* _REQUEST_:
Word for word, restate the entries below, but exclude the images.

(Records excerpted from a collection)
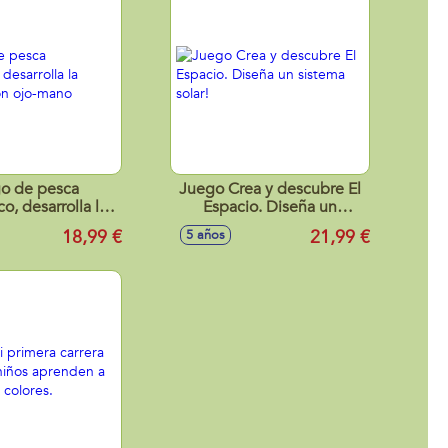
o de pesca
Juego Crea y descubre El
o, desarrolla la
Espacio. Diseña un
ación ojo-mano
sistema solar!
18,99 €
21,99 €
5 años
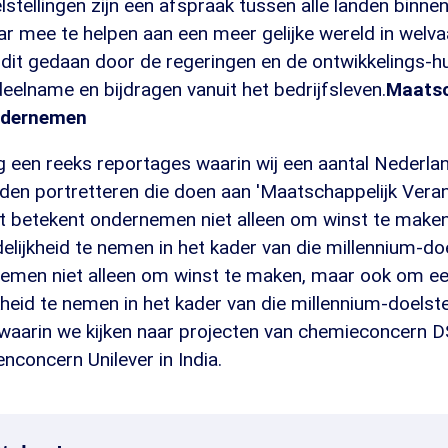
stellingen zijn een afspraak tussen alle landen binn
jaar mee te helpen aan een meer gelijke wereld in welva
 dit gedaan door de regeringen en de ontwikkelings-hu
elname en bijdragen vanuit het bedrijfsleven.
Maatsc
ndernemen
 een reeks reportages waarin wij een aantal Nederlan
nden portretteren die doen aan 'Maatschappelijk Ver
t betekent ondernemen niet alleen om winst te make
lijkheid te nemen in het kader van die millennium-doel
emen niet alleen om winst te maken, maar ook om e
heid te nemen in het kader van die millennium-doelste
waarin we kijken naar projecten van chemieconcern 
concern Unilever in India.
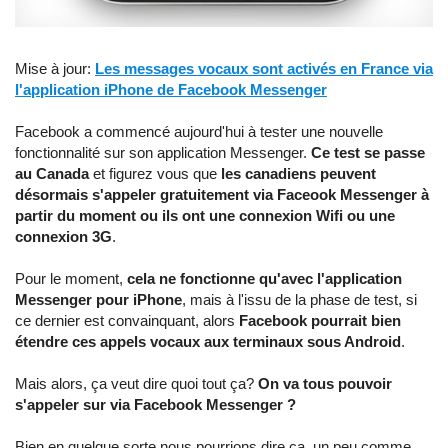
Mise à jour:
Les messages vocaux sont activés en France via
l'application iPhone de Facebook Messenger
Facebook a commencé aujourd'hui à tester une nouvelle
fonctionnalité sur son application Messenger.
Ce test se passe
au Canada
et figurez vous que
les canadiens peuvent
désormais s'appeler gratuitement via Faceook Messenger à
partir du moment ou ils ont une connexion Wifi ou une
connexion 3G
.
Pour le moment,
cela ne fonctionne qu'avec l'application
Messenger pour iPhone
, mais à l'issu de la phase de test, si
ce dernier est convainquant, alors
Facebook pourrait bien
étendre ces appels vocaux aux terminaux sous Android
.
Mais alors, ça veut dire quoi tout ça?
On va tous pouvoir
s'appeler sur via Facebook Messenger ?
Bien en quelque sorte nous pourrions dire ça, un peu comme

* _SOLUTION TO THIS PROBLEM_:
o de pesca
Juego Crea y descubre El
o, desarrolla la
Espacio. Diseña un
ación ojo-mano
sistema solar!
18,99 €
21,99 €
5 años
stellingen zijn een afspraak tussen alle landen binn
jaar mee te helpen aan een meer gelijke wereld in welva
 dit gedaan door de regeringen en de ontwikkelings-hu
elname en bijdragen vanuit het bedrijfsleven.
Maatsc
ndernemen
 een reeks reportages waarin wij een aantal Nederlan
nden portretteren die doen aan 'Maatschappelijk Ver
t betekent ondernemen niet alleen om winst te make
lijkheid te nemen in het kader van die millennium-doel
emen niet alleen om winst te maken, maar ook om e
heid te nemen in het kader van die millennium-doelste
waarin we kijken naar projecten van chemieconcern 
concern Unilever in India.
Mise à jour:
Les messages vocaux sont activés en France via
l'application iPhone de Facebook Messenger
Facebook a commencé aujourd'hui à tester une nouvelle
fonctionnalité sur son application Messenger.
Ce test se passe
au Canada
et figurez vous que
les canadiens peuvent
désormais s'appeler gratuitement via Faceook Messenger à
partir du moment ou ils ont une connexion Wifi ou une
connexion 3G
.
Pour le moment,
cela ne fonctionne qu'avec l'application
Messenger pour iPhone
, mais à l'issu de la phase de test, si
ce dernier est convainquant, alors
Facebook pourrait bien
étendre ces appels vocaux aux terminaux sous Android
.
Mais alors, ça veut dire quoi tout ça?
On va tous pouvoir
s'appeler sur via Facebook Messenger ?
Bien en quelque sorte nous pourrions dire ça, un peu comme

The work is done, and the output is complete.